IL TUO OBIETTIVO:
Riporta il passo del testo sull'infelicità araba da "Un senso di" fino a "potrebbe essere Hafez." incluso, sostituendo "documentario" con "film".

TESTO FORNITO:
----------------

Una gabbia che nessuno ha saputo spiegare meglio di Samir Kassir. Giornalista e scrittore libanese, ucciso da un’autobomba a Beirut nel 2005. Il suo libro L’infelicità araba, edito in Italia da Einaudi, è il manifesto di una generazione a cui manca l’aria.

“Non è bello essere arabo di questi tempi. Nel mondo arabo il mal di esistere è la cosa meglio ripartita. E’ la zona del mondo dove, a eccezione dell’Africa sub-sahariana, l’uomo ha minori opportunità. A maggior ragione la donna”. scrive Kassir. “L’infelicità araba ha questo di particolare: la provano quelli che altrove parrebbero risparmiati, e ha a che fare, più che con i dati, con le percezioni e con i sentimenti. A iniziare dalla sensazione, molto diffusa e profondamente radicata, che il futuro è una strada costruita da qualcun altro”.

Un senso di claustrofobia, un’eredità storica, un’autorappresentazione che parte dall’accordo Sykes-Picot (con il quale le potenze occidentali disegnarono il futuro Medio Oriente dopo la Prima Guerra mondiale) e arriva a G.W.Bush, sempre nel ruolo della vittima. Un documentario di Michelangelo Severgnini e Alessandro Di Rienzo, del 2006, prodotto da PeaceReporter, lo spiega in modo magistrale questo sentimento. Dal titolo, Isti’mariyah, colonialismo, che racconta il sentire di una generazione. Storia di chi non riusciva più ad avere fiducia in un Occidente che troppe volte ha saputo solo mostrare il suo volto predatorio e pieno di contraddizioni, pretendendo democrazia e portando guerra. Parla di Shadi, ma potrebbe essere Hafez.

----------------

DATI DI ORIGINE:

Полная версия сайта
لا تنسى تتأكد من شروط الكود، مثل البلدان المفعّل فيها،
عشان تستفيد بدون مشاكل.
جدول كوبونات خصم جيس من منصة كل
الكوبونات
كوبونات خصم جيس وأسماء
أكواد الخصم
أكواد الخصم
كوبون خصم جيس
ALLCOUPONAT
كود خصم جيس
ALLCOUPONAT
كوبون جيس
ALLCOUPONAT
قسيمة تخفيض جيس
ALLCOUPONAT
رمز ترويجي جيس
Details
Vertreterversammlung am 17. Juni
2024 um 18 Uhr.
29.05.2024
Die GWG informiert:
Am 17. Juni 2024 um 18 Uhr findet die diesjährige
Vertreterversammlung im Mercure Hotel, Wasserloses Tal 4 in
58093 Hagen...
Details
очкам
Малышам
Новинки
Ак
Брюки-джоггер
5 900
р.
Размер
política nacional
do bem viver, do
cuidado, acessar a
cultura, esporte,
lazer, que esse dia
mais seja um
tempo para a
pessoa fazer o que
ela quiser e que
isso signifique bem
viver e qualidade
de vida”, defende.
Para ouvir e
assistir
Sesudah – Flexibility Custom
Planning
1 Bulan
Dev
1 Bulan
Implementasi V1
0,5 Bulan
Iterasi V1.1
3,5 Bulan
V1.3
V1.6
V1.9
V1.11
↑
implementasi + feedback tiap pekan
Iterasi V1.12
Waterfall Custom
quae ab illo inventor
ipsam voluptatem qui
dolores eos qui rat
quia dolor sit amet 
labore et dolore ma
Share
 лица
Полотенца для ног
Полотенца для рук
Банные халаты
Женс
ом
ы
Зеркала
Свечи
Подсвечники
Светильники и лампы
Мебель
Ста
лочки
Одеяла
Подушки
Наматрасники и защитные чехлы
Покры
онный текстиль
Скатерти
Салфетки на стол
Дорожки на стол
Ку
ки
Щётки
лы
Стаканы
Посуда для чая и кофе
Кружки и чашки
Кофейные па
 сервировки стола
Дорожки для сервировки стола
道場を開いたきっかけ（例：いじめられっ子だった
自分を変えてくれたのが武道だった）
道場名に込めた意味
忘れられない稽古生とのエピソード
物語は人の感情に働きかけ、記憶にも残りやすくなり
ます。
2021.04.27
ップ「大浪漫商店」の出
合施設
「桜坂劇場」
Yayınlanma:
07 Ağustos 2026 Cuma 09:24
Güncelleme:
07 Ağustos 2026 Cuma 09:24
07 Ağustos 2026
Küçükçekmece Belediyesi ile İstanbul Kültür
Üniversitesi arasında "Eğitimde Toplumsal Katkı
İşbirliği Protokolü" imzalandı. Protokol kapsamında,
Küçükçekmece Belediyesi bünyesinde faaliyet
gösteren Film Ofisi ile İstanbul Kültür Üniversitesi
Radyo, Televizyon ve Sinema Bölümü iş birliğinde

----------------

RISPOSTA SCRITTA:
Un senso di claustrofobia, un’eredità storica, un’autorappresentazione che parte dall’accordo Sykes-Picot (con il quale le potenze occidentali disegnarono il futuro Medio Oriente dopo la Prima Guerra mondiale) e arriva a G.W.Bush, sempre nel ruolo della vittima. Un film di Michelangelo Severgnini e Alessandro Di Rienzo, del 2006, prodotto da PeaceReporter, lo spiega in modo magistrale questo sentimento. Dal titolo, Isti’mariyah, colonialismo, che racconta il sentire di una generazione. Storia di chi non riusciva più ad avere fiducia in un Occidente che troppe volte ha saputo solo mostrare il suo volto predatorio e pieno di contraddizioni, pretendendo democrazia e portando guerra. Parla di Shadi, ma potrebbe essere Hafez.